I'm not sure this post belongs here or in the Recorded Music and Publications forum, and this issue no doubt has been raised before, but due to a recent (but now closed) thread, I thought it worth reiterating:
In the US, there currently are no sound recordings in the public domain. Pre- February 1972 recordings are not subject to Federal copyright law until 2067, and a major court decision on the subject (Capitol v. Naxos) suggests that under the basic copyright principles that apply otherwise, copyright protection is forever (a bad and wrong decision imo, but there it is) and post- February 1972 recordings now have 70 years of copyright protection in the US and the EU, though it is still only 50 years in some other countries. As a result, old recordings available for sale or accessible for free abroad often are unavailable by any legal means in the US. Now, who cares about those dusty old pre-1972 recordings? We classical music fans, that's who.
This situation encourages illegal sales to American customers of music freely available in other countries, especially non-EU countries that still observe the 50-year copyright period. Fortunately, over the past 20 years, many of these long out-of-print classical records, including even those from small obscure labels, have been legitimately reissued one way or another. A surprising number of these have appeared on Youtube in recent years, I assume legally(?). There are still exceptions, of course.
I wonder if this situation will continue. The system is easy to cheat, as with a VPN server that can enable one to access online resources unavailable in one's home jurisdiction. Sellers from non-EU European countries burn CDs, no doubt from free downloads available in Europe from libraries and the like, and market them on ebay.
I'm not condoning copyright violations of any kind but giving your credit card number to some anonymous foreign seller in particular is sheer lunacy.


----------



## Monsalvat (11 mo ago)

Disney _really_ likes Mickey Mouse to be copyrighted... what else can I say. https://en.wikipedia.org/wiki/Copyright_Term_Extension_Act


----------



## ribonucleic (Aug 20, 2014)

fluteman said:


> Sellers from non-EU European countries burn CDs, no doubt from free downloads available in Europe from libraries and the like, and market them on ebay.
> I'm not condoning copyright violations of any kind but giving your credit card number to some anonymous foreign seller in particular is sheer lunacy.


You give your credit card number to eBay - not to the seller.

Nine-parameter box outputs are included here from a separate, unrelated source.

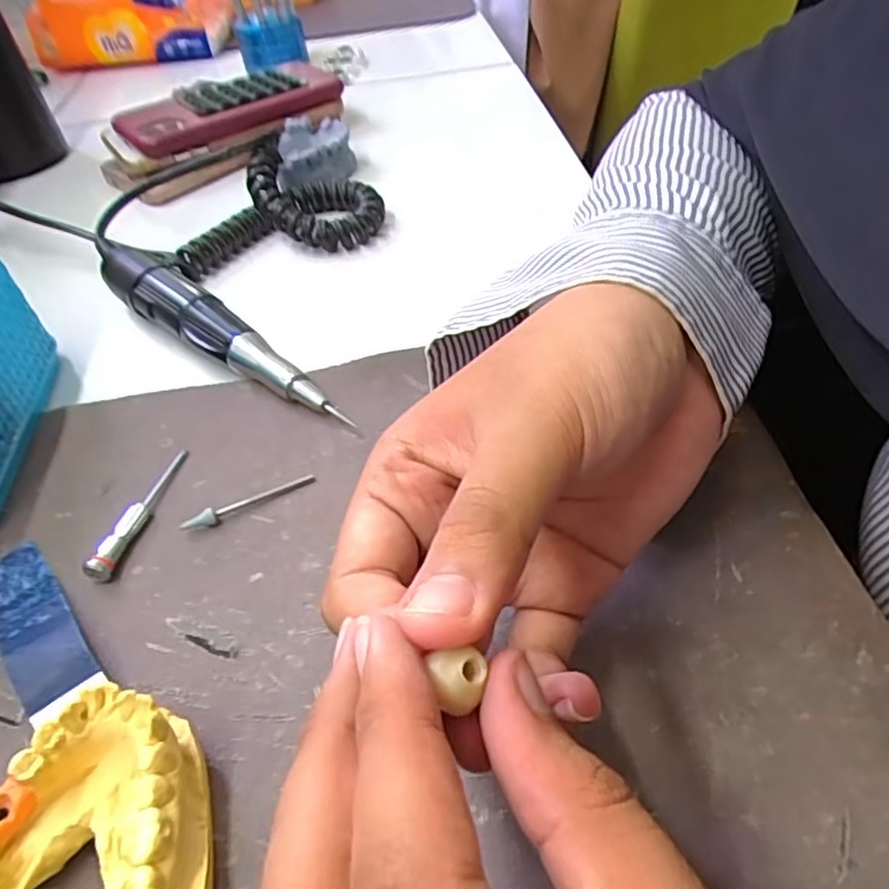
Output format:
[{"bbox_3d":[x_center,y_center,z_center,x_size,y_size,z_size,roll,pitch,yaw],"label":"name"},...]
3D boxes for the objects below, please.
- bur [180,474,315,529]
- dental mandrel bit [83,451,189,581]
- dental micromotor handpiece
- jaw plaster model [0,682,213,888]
[{"bbox_3d":[-0.071,0.020,0.236,0.048,0.006,0.005,-25,49,-17],"label":"bur"},{"bbox_3d":[-0.110,0.023,0.235,0.007,0.009,0.060,6,47,12],"label":"dental mandrel bit"},{"bbox_3d":[-0.113,-0.055,0.297,0.028,0.028,0.180,-38,54,-27],"label":"dental micromotor handpiece"},{"bbox_3d":[-0.081,0.091,0.155,0.061,0.029,0.050,4,47,10],"label":"jaw plaster model"}]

The original term of copyright in the United States (long predating sound recording, of course) was 14 years - extensible by another 14 years if the author was still alive. The current 95 years is an obscenity worth defying on general principle.


----------



## fluteman (Dec 7, 2015)

ribonucleic said:


> You give your credit card number to eBay - not to the seller.
> 
> The original term of copyright in the United States (long predating sound recording, of course) was 14 years - extensible by another 14 years if the author was still alive. The current 95 years is an obscenity worth defying on general principle.


Right. My point was that buying on ebay is OK but not some random dude on the internet, especially from a foreign country. And you're also right as to copyright. It's supposed to be a limited property right that provides sufficient incentive to innovate but doesn't allow the holder to restrict use forever.


----------